KT first proposed that telcos around the world could share data to prevent contagions in 2016. In the same year, it signed a memorandum of understanding with the UN to build a big data system for use in global contagion prevention. Ghanaians can download the app which offers services called GEPP Public, GEPP Clinic, and GEPP Gov.
With GEPP Public, Ghana will register contagions when they are prevalent locally or abroad in certain areas and those visiting will get an alert to notify them.
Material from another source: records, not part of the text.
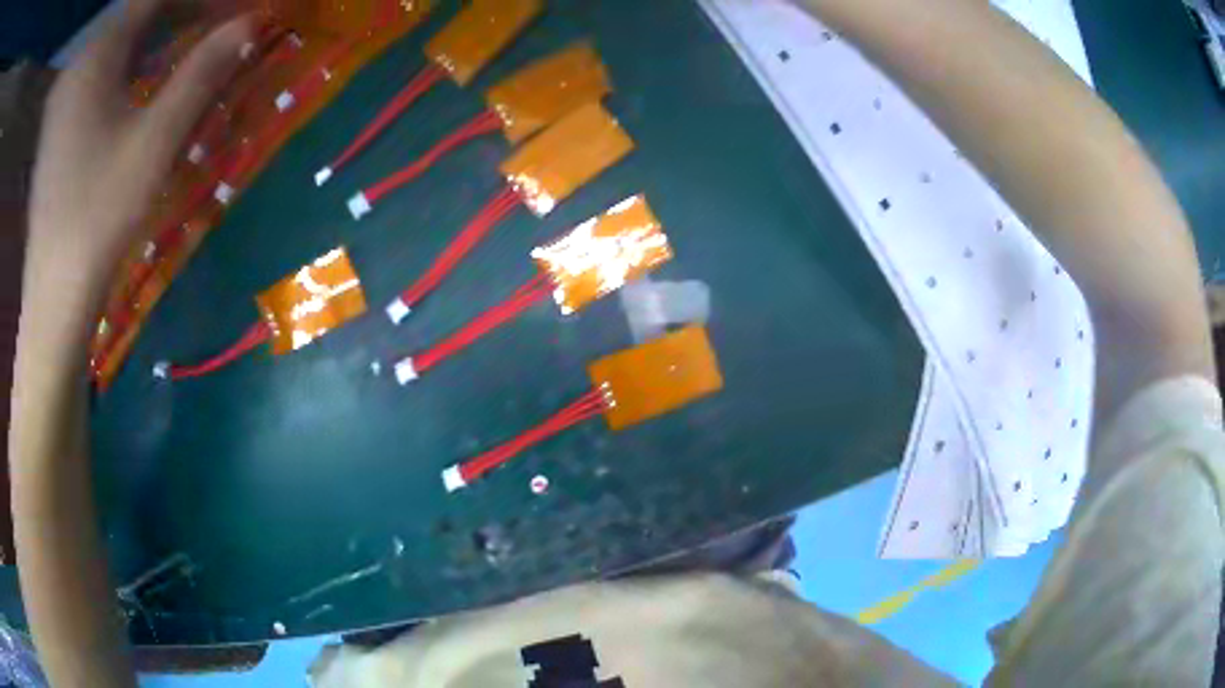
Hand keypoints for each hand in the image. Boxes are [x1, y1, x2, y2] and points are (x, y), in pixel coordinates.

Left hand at [25, 0, 252, 307]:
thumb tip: (252, 23)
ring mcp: (69, 82)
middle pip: (143, 7)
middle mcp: (81, 56)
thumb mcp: (155, 141)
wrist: (53, 293)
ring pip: (127, 29)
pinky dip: (139, 49)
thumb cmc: (98, 219)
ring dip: (167, 24)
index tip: (246, 10)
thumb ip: (204, 71)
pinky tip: (158, 61)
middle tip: (230, 22)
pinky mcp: (64, 107)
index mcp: (98, 49)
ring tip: (204, 34)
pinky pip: (109, 55)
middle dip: (190, 8)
GEPP Clinic will allow Ghanaians to report their symptoms to health centres in real-time and provide information and locations of nearby clinics.
GEPP Gov collects data from GEPP Public and GEPP Clinic and allows the government to monitor contagion progression. KT will later add health declaration feature to the app for arrivals to the country so that the government can more conveniently store data.
At the GEPP Ghana launch ceremony, KT gave a briefing on the platform produced by the Korean-Ghanaian public-private partnership, the big data-based quality health information service to benefit Ghanaians and the Ghanaian government’s enhanced capacity for epidemic preparedness.
“We are pleased that the Ghanaian people will receive high-quality health services provided by big data on health and communications technologies,” said Lee Dong-Myun, the president of KT’s Future Platform Business Group.
Lee also said that KT would continue to explore new ways to use its varied technologies and capabilities in international collaborative projects that address global human welfare.
KT and Ghana are hoping that the app will allow better reactions to Ebola, cholera and malaria that are rampant in the region. The telco is also working with its Kenyan counterpart Safaricom to roll out a similar service.